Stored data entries
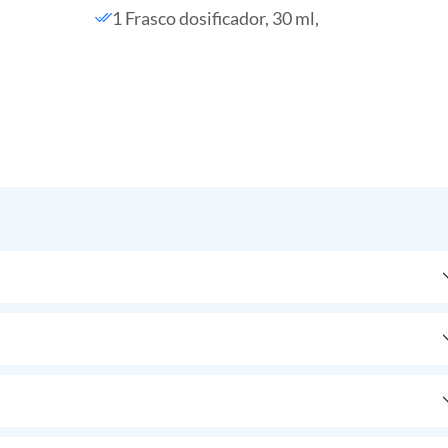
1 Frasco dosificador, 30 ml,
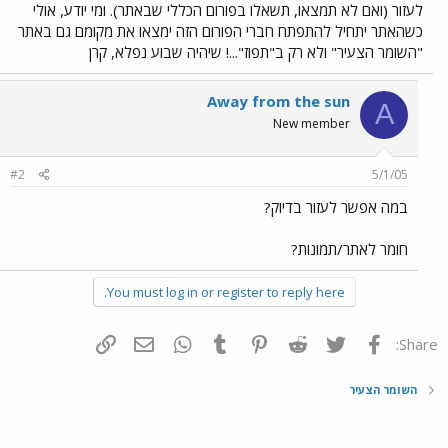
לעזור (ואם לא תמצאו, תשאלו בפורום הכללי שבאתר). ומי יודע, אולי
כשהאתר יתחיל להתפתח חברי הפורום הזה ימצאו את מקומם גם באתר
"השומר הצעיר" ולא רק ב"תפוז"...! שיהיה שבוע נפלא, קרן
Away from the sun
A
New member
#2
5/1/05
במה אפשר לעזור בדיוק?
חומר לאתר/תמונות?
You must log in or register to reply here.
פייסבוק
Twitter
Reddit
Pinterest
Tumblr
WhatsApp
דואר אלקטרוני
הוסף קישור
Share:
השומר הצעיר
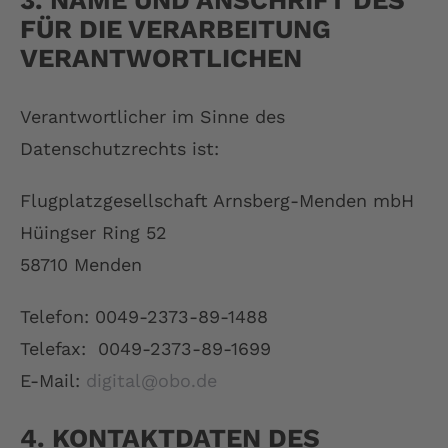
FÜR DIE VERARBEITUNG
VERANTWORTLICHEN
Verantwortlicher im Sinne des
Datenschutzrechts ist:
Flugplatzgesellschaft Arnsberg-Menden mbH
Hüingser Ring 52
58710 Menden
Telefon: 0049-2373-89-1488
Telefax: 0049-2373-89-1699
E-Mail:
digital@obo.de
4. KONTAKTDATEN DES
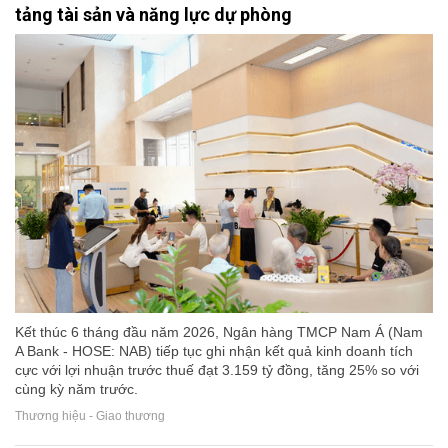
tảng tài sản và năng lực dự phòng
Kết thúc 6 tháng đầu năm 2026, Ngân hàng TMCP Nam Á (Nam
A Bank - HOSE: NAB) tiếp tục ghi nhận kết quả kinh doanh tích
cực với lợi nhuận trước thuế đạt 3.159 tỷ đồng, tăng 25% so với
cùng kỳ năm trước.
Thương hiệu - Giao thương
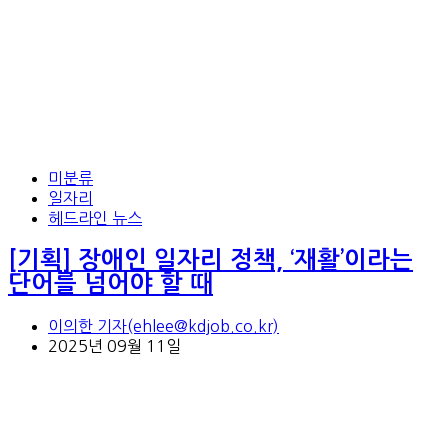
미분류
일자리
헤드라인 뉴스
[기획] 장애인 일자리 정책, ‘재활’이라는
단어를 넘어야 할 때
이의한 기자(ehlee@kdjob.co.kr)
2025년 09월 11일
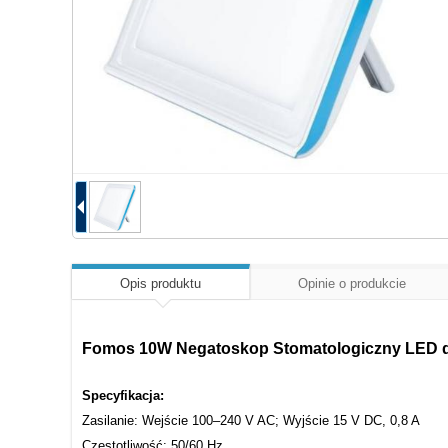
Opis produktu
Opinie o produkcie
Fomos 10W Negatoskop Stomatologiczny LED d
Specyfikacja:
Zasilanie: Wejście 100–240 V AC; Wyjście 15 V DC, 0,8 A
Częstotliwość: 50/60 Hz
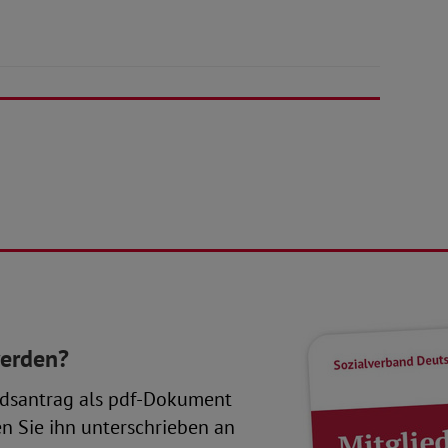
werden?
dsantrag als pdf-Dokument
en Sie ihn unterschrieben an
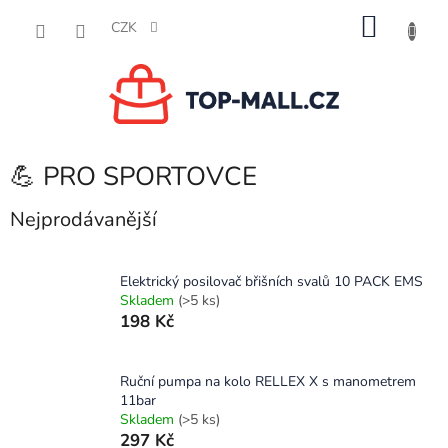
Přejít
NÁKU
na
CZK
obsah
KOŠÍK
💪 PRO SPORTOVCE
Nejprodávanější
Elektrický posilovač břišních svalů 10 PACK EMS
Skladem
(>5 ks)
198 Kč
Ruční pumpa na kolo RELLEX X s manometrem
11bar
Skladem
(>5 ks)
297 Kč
==
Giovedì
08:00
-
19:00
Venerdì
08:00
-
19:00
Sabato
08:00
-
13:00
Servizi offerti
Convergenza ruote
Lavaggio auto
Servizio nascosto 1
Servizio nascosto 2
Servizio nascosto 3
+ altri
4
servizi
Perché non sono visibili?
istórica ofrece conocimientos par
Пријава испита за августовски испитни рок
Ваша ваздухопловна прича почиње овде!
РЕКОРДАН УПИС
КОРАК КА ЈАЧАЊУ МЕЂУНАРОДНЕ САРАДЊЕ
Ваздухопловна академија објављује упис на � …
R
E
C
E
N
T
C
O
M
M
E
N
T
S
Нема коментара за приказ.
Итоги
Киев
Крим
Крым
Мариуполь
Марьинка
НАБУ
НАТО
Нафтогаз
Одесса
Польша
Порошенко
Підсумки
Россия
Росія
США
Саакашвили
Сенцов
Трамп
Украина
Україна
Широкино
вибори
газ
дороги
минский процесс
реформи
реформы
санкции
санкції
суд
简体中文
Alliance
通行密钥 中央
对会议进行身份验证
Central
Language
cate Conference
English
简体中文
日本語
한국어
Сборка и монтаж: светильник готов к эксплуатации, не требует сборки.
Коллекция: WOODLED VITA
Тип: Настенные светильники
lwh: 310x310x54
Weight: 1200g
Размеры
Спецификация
==
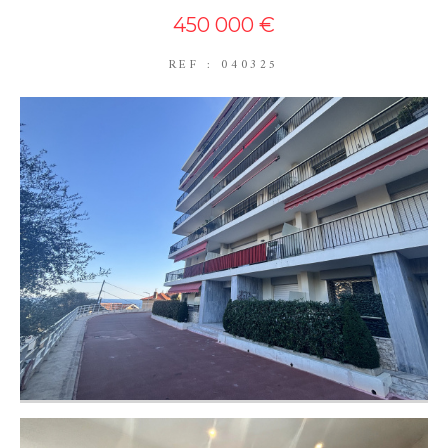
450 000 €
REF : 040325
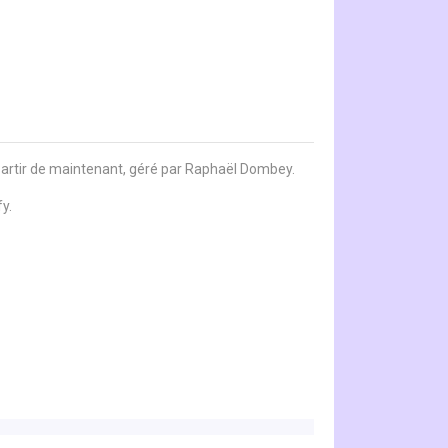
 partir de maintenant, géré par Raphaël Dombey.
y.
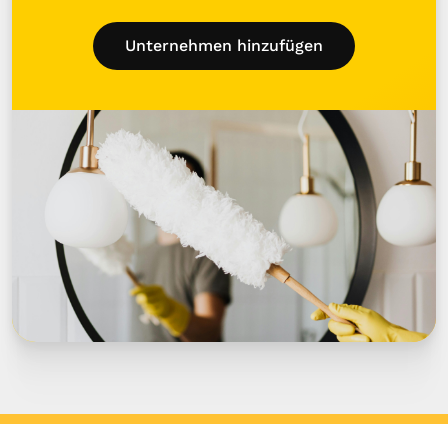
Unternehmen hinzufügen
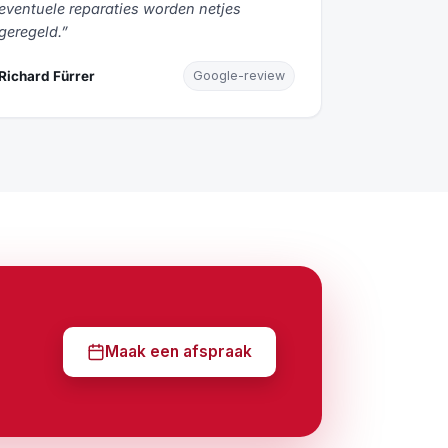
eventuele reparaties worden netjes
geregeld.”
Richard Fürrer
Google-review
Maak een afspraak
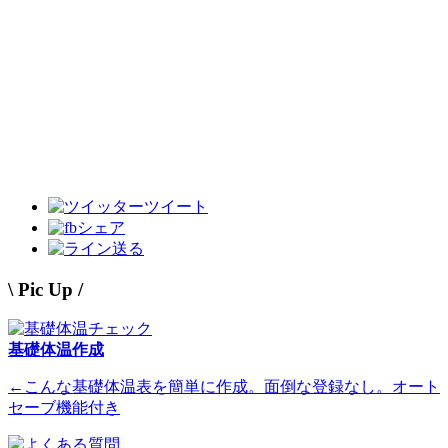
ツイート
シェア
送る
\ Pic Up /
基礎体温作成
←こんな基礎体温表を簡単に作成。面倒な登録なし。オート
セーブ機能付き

Exercise description
Copy the stretch of the records above that runs from the line with "Сборка и монтаж: светильник" through the line with "Спецификация". Both end lines belong in the copy, and nothing else does.

Response to the exercise
Сборка и монтаж: светильник готов к эксплуатации, не требует сборки.
Коллекция: WOODLED VITA
Тип: Настенные светильники
lwh: 310x310x54
Weight: 1200g
Размеры
Спецификация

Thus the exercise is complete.